A major-league pitcher can throw a baseball in excess of 48.3 m/s. If a ball is thrown horizontally at this speed, how much will it drop by the time it reaches the catcher who is 15.3 m away from the point of release?
To determine how much the ball will drop by the time it reaches the catcher, we need to calculate the vertical distance covered during the horizontal travel.
To do this, we can use the kinematic equation for vertical displacement, assuming constant acceleration due to gravity:
Δy = Vyi * t + (1/2) * a * t^2
Since the ball is thrown horizontally, there is no vertical initial velocity (Vyi = 0).
The only vertical acceleration acting on the ball is due to gravity (a = -9.8 m/s^2). However, since the ball is thrown horizontally, the vertical acceleration does not affect the horizontal motion.
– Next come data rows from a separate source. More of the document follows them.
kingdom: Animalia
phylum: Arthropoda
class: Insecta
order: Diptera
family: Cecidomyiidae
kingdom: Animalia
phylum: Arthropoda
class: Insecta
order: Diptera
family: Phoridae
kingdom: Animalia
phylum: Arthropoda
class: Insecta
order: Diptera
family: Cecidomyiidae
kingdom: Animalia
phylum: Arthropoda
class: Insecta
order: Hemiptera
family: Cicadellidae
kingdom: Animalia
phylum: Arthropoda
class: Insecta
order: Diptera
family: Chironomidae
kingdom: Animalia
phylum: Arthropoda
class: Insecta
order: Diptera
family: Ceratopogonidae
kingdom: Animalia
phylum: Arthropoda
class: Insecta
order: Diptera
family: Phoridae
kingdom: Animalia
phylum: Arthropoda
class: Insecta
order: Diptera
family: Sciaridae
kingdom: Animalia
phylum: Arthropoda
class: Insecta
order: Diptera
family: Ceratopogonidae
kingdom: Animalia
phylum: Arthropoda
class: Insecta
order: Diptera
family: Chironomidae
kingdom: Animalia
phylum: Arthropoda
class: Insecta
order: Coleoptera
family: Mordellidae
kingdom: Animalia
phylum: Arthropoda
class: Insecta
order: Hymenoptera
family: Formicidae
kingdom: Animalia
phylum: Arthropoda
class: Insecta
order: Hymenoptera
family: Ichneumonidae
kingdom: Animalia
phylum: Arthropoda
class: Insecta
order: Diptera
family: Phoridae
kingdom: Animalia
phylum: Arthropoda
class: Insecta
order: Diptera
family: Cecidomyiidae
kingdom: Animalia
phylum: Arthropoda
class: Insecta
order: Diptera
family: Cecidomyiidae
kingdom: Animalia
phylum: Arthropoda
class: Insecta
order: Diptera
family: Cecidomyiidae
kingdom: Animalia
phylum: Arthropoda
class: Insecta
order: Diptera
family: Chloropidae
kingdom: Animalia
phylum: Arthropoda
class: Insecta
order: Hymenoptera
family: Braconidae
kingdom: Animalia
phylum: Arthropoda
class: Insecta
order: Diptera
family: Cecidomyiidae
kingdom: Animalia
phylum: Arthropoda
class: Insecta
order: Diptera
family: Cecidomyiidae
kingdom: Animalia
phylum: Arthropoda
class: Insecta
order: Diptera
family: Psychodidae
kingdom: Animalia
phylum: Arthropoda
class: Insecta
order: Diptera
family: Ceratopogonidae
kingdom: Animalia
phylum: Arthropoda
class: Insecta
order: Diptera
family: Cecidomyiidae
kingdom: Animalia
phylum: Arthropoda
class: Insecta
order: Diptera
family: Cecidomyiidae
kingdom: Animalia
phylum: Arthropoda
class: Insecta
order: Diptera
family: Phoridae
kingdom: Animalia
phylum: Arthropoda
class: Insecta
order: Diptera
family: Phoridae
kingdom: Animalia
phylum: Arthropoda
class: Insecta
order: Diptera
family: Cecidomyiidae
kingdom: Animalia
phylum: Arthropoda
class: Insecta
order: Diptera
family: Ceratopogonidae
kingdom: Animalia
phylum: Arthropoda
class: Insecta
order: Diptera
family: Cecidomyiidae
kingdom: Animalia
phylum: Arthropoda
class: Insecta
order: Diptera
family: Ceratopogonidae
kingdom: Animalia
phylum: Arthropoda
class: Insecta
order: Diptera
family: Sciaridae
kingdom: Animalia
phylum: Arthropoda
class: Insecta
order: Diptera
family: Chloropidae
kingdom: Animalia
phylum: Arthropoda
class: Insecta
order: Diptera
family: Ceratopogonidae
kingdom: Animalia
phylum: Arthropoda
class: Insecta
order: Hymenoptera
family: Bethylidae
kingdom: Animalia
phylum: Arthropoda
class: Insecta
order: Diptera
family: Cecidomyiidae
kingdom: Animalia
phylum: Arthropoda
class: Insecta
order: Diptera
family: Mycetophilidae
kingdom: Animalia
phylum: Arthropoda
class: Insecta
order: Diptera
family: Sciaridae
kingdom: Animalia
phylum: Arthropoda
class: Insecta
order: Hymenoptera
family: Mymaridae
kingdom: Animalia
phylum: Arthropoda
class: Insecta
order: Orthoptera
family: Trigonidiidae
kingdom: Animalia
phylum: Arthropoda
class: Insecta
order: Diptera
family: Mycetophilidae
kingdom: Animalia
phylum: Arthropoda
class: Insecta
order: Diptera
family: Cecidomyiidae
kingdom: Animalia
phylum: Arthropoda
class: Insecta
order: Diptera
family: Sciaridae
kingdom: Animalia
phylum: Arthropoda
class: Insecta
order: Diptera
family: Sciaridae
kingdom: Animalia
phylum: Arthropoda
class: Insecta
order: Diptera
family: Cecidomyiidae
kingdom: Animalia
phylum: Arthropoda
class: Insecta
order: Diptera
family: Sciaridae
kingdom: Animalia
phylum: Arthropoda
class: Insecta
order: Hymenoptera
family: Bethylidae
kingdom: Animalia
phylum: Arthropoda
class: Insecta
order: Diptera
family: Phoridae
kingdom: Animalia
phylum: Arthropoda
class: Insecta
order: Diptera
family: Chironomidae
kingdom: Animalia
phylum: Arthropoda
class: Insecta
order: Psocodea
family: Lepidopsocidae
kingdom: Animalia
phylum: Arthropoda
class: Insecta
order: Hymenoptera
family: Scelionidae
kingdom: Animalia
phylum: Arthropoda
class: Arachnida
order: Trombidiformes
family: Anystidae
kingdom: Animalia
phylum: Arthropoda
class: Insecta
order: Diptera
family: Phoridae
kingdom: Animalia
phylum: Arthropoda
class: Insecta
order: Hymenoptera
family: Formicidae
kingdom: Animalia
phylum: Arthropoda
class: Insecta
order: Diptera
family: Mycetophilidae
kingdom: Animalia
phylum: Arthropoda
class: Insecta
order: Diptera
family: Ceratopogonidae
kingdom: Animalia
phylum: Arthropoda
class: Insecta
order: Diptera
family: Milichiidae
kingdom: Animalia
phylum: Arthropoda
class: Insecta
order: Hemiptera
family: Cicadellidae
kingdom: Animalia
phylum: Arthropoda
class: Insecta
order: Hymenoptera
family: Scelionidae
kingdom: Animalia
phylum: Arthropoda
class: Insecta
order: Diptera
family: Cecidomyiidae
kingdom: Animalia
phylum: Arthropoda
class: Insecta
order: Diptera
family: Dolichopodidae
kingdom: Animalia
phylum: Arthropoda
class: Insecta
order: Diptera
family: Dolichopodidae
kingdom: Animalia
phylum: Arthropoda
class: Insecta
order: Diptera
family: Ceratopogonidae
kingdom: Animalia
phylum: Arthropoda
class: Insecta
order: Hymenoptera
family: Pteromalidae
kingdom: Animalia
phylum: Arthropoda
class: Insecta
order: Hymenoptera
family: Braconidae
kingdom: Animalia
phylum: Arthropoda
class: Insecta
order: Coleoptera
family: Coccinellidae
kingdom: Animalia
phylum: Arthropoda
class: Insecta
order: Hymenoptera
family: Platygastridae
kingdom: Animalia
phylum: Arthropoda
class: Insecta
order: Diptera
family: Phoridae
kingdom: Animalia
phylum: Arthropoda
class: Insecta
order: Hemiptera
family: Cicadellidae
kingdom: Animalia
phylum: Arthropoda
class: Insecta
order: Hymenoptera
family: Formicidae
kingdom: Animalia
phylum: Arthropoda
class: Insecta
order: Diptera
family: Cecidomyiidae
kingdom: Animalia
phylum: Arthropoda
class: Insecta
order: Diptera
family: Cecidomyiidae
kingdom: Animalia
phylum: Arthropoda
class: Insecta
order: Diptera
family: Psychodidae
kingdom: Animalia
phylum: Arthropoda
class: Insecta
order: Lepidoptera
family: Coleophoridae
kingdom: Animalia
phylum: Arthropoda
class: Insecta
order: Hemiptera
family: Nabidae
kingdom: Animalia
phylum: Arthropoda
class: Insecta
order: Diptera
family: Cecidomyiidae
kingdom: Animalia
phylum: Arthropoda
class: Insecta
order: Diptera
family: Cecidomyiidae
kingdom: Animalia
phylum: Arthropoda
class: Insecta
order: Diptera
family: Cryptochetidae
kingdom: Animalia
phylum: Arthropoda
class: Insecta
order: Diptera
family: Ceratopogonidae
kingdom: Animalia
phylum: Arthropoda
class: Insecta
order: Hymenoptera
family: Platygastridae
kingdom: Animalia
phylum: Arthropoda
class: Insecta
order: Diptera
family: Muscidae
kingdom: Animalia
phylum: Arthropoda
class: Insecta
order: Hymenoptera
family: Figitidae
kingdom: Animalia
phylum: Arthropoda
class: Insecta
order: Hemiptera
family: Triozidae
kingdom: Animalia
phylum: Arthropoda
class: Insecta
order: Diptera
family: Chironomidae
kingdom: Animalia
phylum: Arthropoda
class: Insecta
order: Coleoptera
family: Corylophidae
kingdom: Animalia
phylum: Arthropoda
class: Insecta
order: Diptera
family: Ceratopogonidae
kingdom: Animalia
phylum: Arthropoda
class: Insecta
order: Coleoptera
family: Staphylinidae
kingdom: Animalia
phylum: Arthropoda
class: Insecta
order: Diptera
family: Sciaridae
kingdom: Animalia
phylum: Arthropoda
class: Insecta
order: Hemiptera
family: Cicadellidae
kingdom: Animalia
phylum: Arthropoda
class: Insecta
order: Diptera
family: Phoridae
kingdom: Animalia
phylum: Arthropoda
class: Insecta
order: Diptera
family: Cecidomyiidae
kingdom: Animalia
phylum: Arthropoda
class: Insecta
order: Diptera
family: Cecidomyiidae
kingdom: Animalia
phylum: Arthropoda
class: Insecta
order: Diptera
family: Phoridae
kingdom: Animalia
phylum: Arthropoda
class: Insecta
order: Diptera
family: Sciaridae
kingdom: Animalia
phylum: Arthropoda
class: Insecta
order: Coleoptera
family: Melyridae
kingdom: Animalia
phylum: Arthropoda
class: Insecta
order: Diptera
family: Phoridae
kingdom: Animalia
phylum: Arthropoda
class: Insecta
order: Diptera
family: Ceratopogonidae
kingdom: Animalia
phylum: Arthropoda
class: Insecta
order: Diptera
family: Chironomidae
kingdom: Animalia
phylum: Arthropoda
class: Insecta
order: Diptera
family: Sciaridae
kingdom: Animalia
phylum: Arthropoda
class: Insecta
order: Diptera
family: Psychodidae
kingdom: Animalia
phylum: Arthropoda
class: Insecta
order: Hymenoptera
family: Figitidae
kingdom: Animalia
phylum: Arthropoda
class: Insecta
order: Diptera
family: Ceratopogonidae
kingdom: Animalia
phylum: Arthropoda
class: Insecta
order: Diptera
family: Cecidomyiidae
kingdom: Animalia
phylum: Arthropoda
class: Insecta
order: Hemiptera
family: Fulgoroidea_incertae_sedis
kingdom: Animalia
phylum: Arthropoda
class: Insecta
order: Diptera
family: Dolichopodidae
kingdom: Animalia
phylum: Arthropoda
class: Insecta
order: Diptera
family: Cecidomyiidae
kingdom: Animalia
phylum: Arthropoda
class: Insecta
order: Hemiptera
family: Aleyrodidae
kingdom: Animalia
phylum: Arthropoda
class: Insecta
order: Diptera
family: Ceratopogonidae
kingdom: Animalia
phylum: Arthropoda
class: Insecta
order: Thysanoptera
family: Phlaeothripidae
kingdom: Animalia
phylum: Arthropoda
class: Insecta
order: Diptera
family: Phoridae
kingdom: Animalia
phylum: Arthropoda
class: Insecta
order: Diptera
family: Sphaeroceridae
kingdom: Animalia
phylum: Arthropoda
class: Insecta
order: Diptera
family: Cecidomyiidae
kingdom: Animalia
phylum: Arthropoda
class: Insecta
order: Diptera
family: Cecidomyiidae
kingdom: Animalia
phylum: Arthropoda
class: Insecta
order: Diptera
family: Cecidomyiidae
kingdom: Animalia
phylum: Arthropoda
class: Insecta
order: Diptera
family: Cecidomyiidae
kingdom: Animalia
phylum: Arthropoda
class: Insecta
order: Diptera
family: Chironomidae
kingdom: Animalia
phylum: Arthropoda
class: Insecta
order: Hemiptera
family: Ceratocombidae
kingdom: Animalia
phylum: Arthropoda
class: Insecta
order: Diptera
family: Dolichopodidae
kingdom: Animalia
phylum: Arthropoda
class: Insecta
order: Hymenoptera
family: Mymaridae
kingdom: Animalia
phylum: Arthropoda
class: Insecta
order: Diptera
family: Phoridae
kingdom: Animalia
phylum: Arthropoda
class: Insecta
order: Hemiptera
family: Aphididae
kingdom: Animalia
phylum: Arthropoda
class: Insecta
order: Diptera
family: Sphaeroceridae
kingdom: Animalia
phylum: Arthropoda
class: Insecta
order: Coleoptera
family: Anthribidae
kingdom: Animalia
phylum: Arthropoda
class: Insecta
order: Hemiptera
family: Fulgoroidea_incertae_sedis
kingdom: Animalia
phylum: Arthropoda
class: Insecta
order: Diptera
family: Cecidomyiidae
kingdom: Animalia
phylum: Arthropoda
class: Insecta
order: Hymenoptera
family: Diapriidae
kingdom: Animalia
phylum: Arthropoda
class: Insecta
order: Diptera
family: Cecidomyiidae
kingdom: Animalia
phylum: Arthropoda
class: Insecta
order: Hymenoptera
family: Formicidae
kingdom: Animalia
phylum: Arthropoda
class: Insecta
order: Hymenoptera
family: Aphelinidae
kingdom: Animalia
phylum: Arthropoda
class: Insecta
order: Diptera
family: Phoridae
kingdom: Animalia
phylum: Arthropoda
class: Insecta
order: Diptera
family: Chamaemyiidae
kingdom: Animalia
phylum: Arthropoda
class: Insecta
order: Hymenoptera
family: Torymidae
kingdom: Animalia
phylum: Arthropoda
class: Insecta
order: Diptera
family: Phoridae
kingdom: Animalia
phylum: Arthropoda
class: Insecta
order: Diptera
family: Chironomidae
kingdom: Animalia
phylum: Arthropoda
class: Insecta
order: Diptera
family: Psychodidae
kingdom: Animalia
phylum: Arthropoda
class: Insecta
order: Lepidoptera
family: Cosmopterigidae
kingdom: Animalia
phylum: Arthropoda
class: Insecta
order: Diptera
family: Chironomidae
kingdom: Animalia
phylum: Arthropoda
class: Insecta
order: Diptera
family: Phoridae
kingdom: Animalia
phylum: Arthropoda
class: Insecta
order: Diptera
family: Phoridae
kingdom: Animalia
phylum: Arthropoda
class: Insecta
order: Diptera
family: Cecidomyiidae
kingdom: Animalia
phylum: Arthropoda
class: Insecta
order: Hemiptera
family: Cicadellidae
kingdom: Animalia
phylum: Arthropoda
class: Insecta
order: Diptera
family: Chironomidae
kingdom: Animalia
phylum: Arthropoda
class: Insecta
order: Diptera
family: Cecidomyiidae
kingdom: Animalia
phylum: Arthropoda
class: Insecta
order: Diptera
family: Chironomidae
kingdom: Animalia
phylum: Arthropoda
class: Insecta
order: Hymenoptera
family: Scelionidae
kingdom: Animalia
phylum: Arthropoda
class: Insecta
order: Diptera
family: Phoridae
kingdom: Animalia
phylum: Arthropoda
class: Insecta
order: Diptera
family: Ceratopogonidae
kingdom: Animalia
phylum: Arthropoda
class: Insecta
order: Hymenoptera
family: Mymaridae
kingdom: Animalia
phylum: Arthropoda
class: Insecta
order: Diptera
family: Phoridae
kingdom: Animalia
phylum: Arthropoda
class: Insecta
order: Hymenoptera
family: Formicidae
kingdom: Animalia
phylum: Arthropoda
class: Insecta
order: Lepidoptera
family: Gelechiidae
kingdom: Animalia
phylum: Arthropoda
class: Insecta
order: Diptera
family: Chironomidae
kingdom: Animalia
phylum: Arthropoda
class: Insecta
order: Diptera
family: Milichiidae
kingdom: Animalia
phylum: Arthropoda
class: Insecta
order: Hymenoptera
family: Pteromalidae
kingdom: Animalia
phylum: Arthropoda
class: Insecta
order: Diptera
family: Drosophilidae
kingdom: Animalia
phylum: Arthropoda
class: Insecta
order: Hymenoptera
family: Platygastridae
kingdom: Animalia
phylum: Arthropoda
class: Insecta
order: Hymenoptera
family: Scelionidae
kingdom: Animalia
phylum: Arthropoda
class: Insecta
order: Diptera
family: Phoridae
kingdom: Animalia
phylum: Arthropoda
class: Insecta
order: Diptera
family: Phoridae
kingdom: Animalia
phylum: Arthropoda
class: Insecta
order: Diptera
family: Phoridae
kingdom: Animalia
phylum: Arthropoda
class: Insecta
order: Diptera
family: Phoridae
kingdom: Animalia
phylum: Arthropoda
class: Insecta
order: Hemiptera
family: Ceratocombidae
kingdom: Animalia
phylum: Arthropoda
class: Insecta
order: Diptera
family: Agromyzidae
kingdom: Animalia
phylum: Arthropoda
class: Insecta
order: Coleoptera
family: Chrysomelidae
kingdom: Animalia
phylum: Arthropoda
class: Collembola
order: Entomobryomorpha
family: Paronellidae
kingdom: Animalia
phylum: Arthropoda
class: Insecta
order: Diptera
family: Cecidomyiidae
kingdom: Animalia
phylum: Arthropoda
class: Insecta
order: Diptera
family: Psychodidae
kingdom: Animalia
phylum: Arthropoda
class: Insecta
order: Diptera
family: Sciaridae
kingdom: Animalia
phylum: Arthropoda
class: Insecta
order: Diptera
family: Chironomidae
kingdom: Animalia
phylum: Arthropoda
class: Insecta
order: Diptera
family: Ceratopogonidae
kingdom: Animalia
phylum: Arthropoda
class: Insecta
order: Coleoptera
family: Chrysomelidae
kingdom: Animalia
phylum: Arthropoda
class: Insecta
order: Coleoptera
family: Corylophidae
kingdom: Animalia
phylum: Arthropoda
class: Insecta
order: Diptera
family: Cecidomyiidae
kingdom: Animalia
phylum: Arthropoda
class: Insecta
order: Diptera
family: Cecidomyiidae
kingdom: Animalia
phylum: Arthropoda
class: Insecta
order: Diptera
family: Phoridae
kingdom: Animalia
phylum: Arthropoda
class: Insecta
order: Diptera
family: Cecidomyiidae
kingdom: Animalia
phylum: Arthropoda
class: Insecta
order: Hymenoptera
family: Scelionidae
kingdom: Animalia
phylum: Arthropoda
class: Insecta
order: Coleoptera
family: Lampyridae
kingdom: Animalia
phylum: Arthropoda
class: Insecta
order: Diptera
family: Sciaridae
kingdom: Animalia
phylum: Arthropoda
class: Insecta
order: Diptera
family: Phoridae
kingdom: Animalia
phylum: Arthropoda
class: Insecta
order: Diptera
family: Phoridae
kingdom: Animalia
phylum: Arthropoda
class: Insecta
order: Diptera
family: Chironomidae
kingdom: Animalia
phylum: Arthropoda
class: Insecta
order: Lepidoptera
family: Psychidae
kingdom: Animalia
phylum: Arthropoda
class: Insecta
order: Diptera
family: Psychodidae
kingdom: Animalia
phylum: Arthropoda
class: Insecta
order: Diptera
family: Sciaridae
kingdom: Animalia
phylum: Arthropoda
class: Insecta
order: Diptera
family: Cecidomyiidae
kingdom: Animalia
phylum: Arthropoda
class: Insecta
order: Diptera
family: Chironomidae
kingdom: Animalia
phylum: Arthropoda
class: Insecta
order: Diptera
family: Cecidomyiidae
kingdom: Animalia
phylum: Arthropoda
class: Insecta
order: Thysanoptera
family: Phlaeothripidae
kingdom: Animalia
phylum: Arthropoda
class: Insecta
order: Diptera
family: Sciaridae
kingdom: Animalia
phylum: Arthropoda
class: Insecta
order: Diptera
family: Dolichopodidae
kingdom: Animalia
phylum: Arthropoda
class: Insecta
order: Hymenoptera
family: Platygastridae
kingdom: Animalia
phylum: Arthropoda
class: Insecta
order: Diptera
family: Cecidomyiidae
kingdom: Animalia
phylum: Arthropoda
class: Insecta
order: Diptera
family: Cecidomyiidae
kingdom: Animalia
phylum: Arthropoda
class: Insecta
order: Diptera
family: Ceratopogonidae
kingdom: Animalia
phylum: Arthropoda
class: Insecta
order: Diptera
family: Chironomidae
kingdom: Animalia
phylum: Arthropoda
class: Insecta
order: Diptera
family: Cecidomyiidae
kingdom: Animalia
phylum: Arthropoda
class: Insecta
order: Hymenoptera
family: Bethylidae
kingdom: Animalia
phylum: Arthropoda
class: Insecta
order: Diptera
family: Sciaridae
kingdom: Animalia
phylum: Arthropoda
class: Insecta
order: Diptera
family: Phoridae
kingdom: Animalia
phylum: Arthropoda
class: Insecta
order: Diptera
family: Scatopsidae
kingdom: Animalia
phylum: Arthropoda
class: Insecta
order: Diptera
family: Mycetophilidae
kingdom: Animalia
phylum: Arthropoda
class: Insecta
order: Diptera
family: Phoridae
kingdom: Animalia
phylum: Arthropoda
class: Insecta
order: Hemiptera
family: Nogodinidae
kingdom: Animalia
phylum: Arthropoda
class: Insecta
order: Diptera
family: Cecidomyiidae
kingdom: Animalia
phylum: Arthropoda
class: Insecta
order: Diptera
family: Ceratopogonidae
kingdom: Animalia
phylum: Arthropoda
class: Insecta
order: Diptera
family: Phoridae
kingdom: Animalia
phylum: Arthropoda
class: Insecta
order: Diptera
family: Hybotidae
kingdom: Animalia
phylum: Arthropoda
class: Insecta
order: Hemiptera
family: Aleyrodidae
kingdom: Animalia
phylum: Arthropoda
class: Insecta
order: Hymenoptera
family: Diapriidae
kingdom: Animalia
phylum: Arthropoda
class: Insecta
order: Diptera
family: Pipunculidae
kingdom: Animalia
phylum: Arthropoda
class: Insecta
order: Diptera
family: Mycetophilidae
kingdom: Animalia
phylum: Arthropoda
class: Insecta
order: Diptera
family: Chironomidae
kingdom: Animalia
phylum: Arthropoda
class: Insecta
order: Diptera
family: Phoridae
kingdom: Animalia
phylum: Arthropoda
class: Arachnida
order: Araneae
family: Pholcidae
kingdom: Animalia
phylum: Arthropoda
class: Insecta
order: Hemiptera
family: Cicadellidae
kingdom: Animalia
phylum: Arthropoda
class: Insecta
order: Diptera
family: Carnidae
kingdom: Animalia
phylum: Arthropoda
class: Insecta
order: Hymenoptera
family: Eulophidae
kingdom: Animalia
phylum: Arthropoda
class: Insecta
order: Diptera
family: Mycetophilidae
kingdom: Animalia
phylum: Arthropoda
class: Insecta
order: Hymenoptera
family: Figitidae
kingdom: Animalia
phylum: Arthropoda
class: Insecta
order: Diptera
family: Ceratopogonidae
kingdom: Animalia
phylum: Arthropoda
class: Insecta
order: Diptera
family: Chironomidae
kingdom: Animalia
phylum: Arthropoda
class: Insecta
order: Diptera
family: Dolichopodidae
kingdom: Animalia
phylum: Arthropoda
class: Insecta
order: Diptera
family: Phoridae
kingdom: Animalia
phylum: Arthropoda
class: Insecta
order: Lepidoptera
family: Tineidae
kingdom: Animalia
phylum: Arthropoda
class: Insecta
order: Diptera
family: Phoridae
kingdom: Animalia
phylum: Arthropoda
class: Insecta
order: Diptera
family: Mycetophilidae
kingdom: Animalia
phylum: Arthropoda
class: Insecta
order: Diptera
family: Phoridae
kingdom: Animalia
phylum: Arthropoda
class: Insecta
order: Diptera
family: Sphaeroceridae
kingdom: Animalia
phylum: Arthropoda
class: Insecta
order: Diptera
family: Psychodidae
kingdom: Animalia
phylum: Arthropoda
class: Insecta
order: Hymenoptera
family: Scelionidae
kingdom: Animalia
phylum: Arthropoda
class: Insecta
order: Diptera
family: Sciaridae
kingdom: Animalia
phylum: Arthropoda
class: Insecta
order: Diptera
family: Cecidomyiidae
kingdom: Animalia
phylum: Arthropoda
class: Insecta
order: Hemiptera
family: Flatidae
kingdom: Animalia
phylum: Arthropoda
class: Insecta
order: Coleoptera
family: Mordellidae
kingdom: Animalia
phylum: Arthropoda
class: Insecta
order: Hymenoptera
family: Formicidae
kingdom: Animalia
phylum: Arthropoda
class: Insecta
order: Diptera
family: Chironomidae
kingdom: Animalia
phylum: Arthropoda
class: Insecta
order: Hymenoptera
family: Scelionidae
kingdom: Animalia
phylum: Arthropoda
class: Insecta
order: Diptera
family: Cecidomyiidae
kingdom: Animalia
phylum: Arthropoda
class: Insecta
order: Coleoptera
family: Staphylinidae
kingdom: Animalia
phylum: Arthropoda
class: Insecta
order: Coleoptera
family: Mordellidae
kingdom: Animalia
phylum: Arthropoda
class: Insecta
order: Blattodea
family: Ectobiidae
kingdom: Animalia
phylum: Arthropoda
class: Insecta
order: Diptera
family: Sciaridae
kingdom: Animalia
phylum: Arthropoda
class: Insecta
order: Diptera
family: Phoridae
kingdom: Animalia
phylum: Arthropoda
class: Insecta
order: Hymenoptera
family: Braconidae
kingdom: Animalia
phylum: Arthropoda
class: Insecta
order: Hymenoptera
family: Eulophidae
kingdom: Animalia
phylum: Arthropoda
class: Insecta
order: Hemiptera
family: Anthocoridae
Now, we need to calculate the time it takes for the ball to reach the catcher. Since we know the horizontal distance covered (15.3 m) and the initial horizontal velocity (48.3 m/s), we can use the formula:
Δx = Vxi * t
Rearranging the equation, we get:
t = Δx / Vxi
Substituting the values, we have:
t = 15.3 m / 48.3 m/s
Calculating the time, we find:
t ≈ 0.316 s
Now, we can find the vertical displacement:
Δy = 0 * 0.316 s + (1/2) * (-9.8 m/s^2) * (0.316 s)^2
Simplifying the equation, we get:
Δy ≈ -0.487 m
Since the acceleration due to gravity is negative, the negative sign indicates that the ball drops below the initial height.
Therefore, the ball will drop approximately 0.487 meters by the time it reaches the catcher.